What is included in cleaned_text vs what is stripped
The following table is the complete inventory of how every word-internal
element contributes to (or is excluded from) cleaned_text(). This must
match what NLP pipelines (Stanza, etc.) expect as input.
WordContent variant | Character(s) | In cleaned_text? | Rationale |
|---|---|---|---|
Text | spoken text | YES | The actual word |
Shortening | (be) | YES | Shortened form is still spoken |
CompoundMarker | + | No | Structural boundary, not spoken |
CliticBoundary | ~ | No | Morphological boundary, not spoken |
SyllablePause | ^ | No | Pause between syllables, not spoken |
Lengthening | : :: ::: | No | Prosodic marker, not spoken |
StressMarker | ˈ ˌ | No | Prosodic marker, not spoken |
OverlapPoint | ⌈ ⌉ ⌊ ⌋ | No | Timing marker, not spoken |
CAElement | ↑ ↓ ≠ ∾ ⁑ ⤇ ∙ Ἡ ↻ ⤆ | No | Prosodic annotation |
CADelimiter | ∆ ∇ ° ▁ ▔ ☺ ♋ ⁇ ∬ Ϋ ∮ ↫ ⁎ ◉ § | No | Voice quality annotation |
UnderlineBegin | \x02\x01 | No | Formatting marker |
UnderlineEnd | \x02\x02 | No | Formatting marker |
Characters that stay in word_segment (ARE spoken text):
- Letters (all Unicode)

### Given information
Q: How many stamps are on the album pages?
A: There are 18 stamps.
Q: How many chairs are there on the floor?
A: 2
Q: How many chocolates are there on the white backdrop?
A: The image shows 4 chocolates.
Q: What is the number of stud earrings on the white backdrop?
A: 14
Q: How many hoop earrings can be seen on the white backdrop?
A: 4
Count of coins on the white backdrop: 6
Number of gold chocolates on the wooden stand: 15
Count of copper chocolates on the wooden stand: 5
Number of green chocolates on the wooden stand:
---
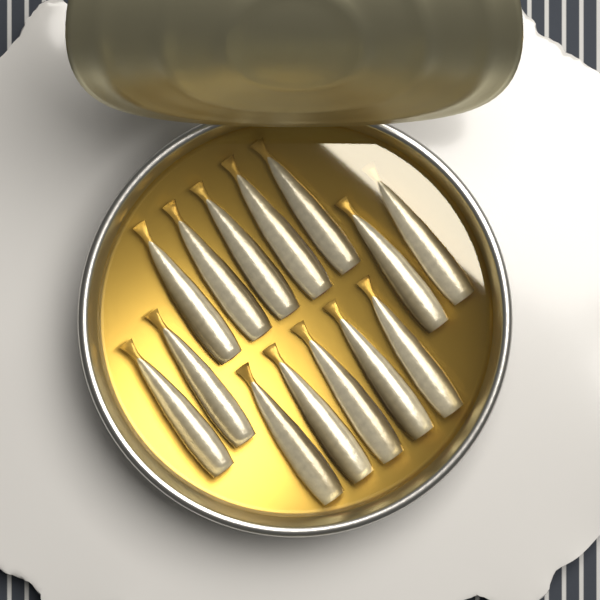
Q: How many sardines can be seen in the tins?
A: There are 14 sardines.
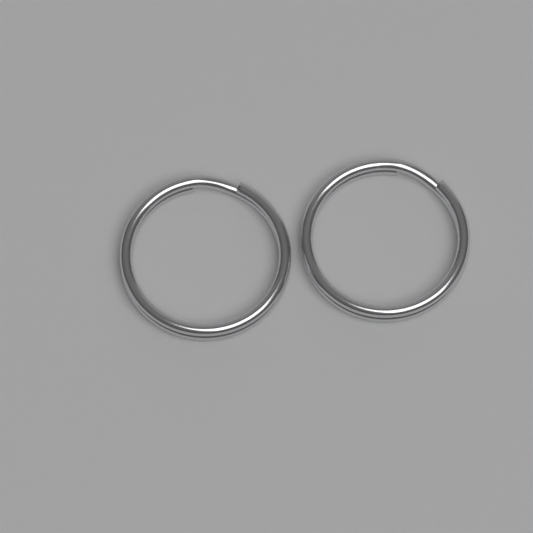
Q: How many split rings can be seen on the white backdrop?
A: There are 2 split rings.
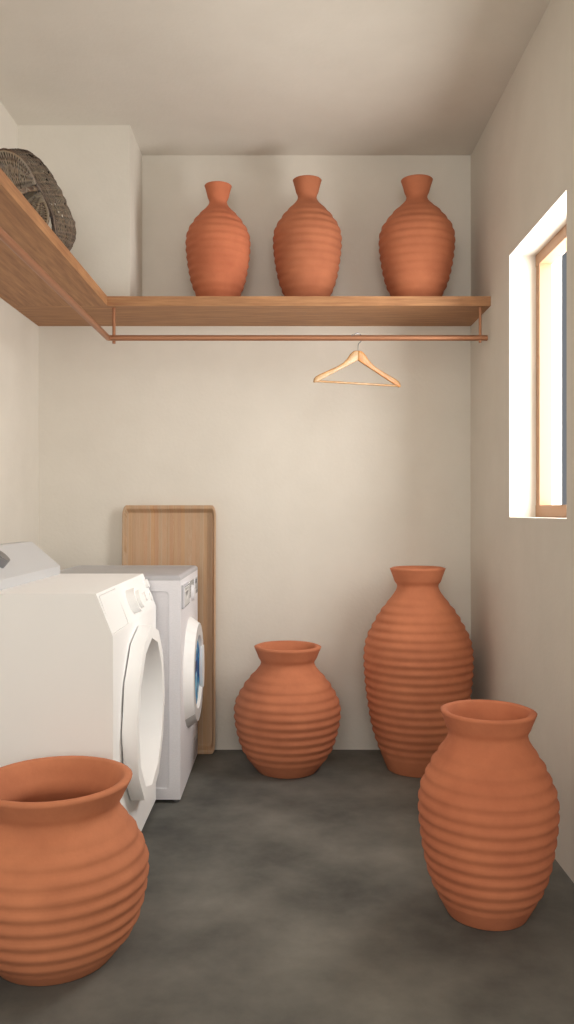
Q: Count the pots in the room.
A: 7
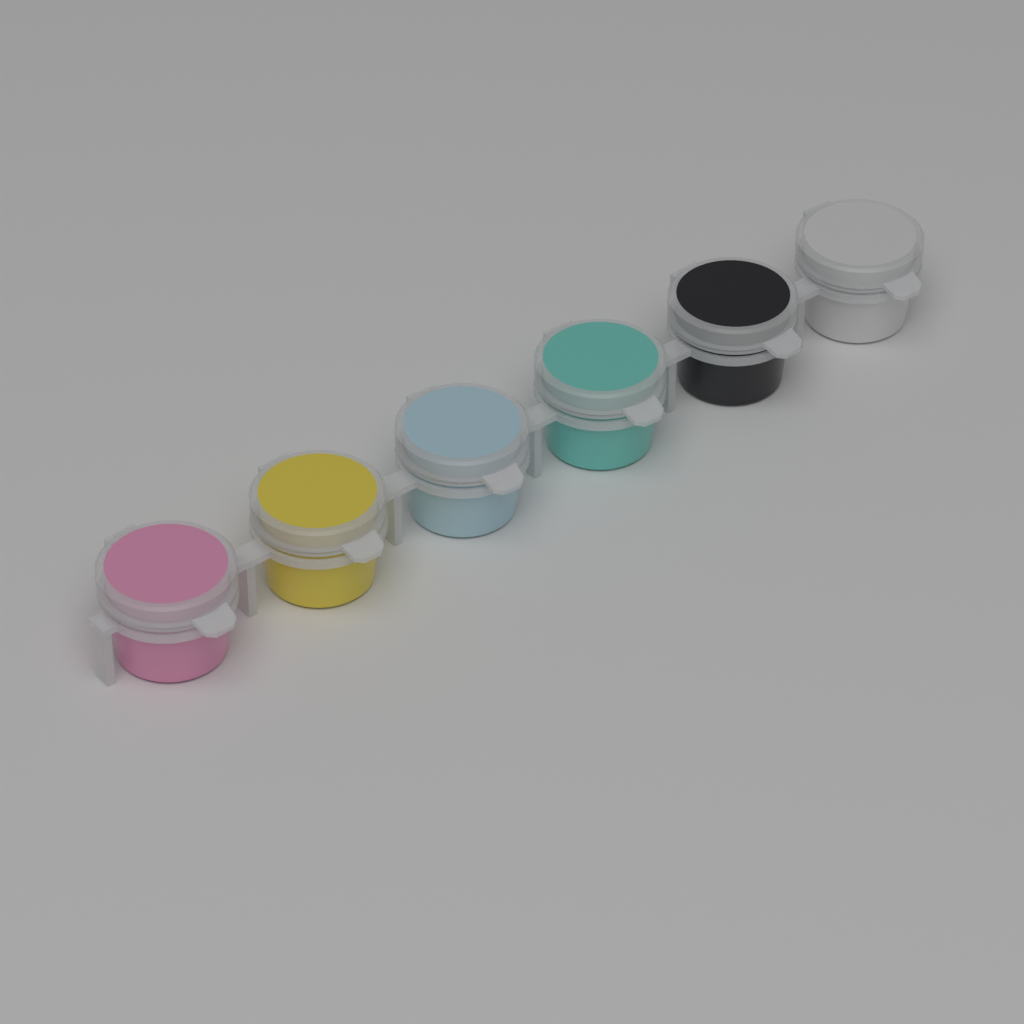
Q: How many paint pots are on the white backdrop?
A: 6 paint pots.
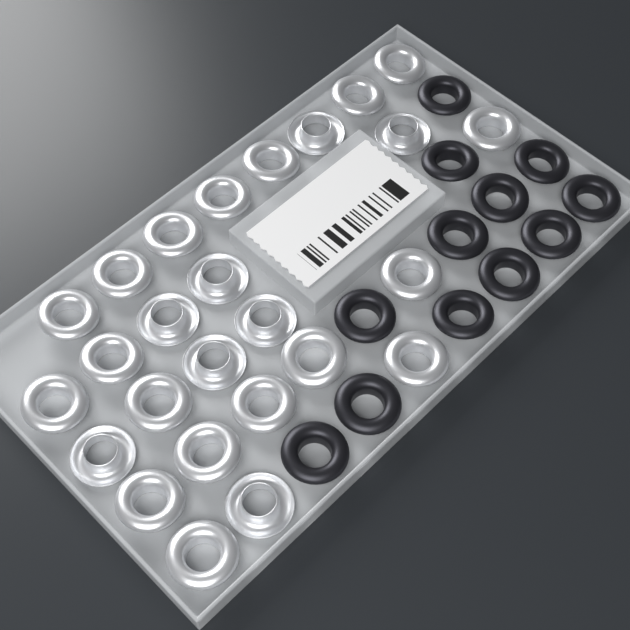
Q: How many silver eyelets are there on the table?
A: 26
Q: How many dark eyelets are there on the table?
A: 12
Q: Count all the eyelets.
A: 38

### Work to do
How would you render this sentence from the text on cleaned_text in Spanish: "The following table is the complete inventory of how every word-internal element contributes to (or is excluded from) cleaned_text()."

### Complete answer
La siguiente tabla es el inventario completo de cómo cada elemento interno de la palabra contribuye a (o queda excluido de) cleaned_text().